While the potential of immune-directed cytotoxicity of drug-treated tumor cells may provide an important new perspective, the question arises as to how to reconcile this idea with the accepted notion that chemotherapy can be immunosuppressive. The key factor in resolving this seeming paradox may be the dose of the agent or the nature of a given chemotherapeutic agent. Clearly, there are cases where drugs at high doses have immunosuppressive effects (perhaps by direct cytotoxicity of the immune cells). In contrast, decreased doses have recently been shown to be more effective in the clinic.
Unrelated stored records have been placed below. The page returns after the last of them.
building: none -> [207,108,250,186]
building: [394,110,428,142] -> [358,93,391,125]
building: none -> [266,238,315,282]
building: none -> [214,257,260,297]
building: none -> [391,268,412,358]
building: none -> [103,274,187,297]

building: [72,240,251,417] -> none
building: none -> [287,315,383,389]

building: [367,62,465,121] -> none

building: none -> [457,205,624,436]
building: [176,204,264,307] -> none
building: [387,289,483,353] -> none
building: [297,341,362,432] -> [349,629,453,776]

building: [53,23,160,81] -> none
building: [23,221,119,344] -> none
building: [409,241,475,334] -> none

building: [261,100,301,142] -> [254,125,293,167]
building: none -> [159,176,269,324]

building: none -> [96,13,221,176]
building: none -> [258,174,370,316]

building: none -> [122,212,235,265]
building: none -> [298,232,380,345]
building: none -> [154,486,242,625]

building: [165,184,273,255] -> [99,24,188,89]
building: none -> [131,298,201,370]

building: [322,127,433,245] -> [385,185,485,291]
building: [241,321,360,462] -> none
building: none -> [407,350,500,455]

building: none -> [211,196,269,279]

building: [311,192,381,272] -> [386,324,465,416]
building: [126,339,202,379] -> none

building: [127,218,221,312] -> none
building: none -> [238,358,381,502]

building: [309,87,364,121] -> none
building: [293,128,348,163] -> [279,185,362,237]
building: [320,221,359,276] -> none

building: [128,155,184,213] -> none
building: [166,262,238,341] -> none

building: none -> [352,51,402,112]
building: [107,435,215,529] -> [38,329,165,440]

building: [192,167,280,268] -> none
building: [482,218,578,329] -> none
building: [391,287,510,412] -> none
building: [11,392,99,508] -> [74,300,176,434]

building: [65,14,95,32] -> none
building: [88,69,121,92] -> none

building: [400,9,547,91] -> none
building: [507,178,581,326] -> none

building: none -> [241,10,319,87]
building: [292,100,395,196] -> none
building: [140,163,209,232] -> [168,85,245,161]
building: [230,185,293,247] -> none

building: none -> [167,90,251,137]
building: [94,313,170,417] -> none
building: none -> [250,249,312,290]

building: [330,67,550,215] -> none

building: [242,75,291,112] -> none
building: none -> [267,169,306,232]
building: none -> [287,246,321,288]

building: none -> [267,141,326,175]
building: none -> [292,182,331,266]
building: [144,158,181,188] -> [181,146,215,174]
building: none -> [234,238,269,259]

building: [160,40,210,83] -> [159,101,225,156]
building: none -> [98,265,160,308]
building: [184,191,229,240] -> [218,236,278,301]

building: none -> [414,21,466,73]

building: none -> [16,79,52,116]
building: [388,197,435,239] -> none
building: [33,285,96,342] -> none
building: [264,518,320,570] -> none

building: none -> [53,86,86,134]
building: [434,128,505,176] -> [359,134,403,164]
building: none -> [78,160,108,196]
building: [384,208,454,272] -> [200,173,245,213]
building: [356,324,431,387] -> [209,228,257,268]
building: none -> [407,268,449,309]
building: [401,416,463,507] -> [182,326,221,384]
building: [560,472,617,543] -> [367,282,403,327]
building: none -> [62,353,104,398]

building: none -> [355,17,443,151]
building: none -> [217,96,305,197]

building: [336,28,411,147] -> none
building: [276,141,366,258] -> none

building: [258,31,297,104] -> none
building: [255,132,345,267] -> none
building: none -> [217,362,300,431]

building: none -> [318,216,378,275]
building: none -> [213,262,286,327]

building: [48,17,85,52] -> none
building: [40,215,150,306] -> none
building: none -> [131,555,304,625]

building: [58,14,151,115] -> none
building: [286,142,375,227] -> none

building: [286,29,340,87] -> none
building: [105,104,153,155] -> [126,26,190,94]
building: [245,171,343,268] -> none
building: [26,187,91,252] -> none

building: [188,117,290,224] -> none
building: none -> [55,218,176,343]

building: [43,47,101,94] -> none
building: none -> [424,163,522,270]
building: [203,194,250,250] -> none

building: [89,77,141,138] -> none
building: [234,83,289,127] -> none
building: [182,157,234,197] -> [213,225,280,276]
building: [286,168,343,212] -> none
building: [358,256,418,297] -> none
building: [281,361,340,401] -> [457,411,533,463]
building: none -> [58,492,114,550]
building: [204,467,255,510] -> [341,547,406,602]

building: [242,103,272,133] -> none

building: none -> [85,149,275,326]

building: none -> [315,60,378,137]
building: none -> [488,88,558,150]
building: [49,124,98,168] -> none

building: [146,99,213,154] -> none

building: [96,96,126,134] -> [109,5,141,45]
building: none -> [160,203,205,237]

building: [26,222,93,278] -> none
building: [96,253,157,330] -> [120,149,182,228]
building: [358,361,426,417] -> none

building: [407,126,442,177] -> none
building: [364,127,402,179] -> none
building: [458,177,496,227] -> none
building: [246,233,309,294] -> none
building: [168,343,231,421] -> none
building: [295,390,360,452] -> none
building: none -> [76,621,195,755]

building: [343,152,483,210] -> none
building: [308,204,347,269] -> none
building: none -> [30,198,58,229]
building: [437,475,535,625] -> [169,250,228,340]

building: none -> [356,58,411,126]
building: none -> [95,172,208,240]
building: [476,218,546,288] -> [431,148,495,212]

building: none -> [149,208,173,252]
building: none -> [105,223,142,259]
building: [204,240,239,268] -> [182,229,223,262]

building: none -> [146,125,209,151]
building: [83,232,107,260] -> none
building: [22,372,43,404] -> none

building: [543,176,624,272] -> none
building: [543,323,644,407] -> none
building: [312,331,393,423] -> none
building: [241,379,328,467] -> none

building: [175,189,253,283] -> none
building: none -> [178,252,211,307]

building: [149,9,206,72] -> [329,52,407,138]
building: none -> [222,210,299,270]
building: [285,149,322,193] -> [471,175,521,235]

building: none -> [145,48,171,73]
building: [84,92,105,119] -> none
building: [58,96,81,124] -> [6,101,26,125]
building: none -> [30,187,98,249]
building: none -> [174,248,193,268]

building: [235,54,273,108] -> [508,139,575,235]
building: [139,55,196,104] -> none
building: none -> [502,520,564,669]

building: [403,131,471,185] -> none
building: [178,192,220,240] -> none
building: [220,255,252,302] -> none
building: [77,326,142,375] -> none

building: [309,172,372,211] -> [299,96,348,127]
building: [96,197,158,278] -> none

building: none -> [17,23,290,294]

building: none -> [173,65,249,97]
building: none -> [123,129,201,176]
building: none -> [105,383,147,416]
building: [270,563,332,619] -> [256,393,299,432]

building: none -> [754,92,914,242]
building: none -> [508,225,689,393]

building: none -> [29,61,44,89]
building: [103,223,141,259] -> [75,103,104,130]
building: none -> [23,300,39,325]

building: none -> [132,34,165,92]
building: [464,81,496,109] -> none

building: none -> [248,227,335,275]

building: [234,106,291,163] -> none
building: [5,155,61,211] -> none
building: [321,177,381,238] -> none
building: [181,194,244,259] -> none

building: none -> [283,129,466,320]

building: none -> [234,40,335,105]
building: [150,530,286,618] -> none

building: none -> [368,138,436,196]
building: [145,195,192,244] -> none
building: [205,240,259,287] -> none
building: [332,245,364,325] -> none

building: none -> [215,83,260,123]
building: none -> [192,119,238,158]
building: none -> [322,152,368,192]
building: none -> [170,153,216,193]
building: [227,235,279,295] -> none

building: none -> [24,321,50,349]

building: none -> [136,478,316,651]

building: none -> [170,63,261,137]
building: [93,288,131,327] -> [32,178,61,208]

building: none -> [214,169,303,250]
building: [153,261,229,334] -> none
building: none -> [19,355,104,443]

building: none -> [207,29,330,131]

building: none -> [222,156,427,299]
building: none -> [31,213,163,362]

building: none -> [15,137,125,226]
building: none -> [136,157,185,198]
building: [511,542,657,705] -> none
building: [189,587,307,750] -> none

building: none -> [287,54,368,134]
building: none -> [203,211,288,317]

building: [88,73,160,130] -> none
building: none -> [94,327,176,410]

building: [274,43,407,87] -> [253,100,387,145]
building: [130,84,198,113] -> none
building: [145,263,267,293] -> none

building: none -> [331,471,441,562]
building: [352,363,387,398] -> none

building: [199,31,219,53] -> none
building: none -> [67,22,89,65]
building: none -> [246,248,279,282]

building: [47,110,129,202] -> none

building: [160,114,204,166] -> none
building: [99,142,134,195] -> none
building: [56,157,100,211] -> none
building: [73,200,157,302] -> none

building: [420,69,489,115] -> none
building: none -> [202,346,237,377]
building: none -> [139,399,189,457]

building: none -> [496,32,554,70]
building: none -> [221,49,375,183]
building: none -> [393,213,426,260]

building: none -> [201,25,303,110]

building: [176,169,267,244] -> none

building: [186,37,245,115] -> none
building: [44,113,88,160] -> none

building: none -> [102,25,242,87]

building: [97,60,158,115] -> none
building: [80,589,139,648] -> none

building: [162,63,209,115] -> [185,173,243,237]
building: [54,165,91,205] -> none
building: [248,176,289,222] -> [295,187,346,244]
Taken together, both views suggest that "less may be more" effective for chemotherapy [45, 46]. We propose that an in depth evaluation of the effects of popular chemotherapeutic agents on induction of immunologically relevant molecules on the tumor be rigorously evaluated.

Considering the potential importance of cells of the immune system in controlling cancer growth, with or without chemotherapy, an important question is raised. Should lymph nodes, the local "home" too many immune cells, be removed as therapy? Although axillary node removal is still a standard regime for treatment of invasive breast cancer, it is clear that regional lymph nodes have biological significance for being more than just anatomical filters. The regional lymph node is the heart of our immunologic defense system and the present routine practice of partial resection of the regional nodes where they are easiest to remove undoubtedly has an effect on immunological and physiological function.

Macroscopically involved lymph nodes should possibly be removed for prognosis [42] and for the identification of the immune cells involved in tumor recognition, but the routine removal of lymph nodes is questioned as noted above by our group and others [43]. It is becoming clear that many patients can be spared axillary node dissection without adversely affecting outcome [44]. As we begin to better understand the inter-relationships of surgery, tumor cell kinetics, chemotherapy, and the host immune response, new paradigms are developing. These include the notion that routine surgical removal of axillary nodes provides no additional benefit and could be omitted to spare the patient unnecessary axillary node removal [43].

In summary, we suggest a novel perspective be applied to the clinical diagnosis and treatment of tumors. Maximally, we suggest that each tumor be screened for the effects of potential chemotherapeutics on immunogenicity. We suggest identifying cells responding to the tumor in the node (unsuccessfully or not) so that drug-sensitized tumor cells can be killed rather than supported by the identified immune cells. Minimally we suggest that a re-evaluation of the mechanism of tumor cell death and therapeutic approaches be experimentally and clinically considered.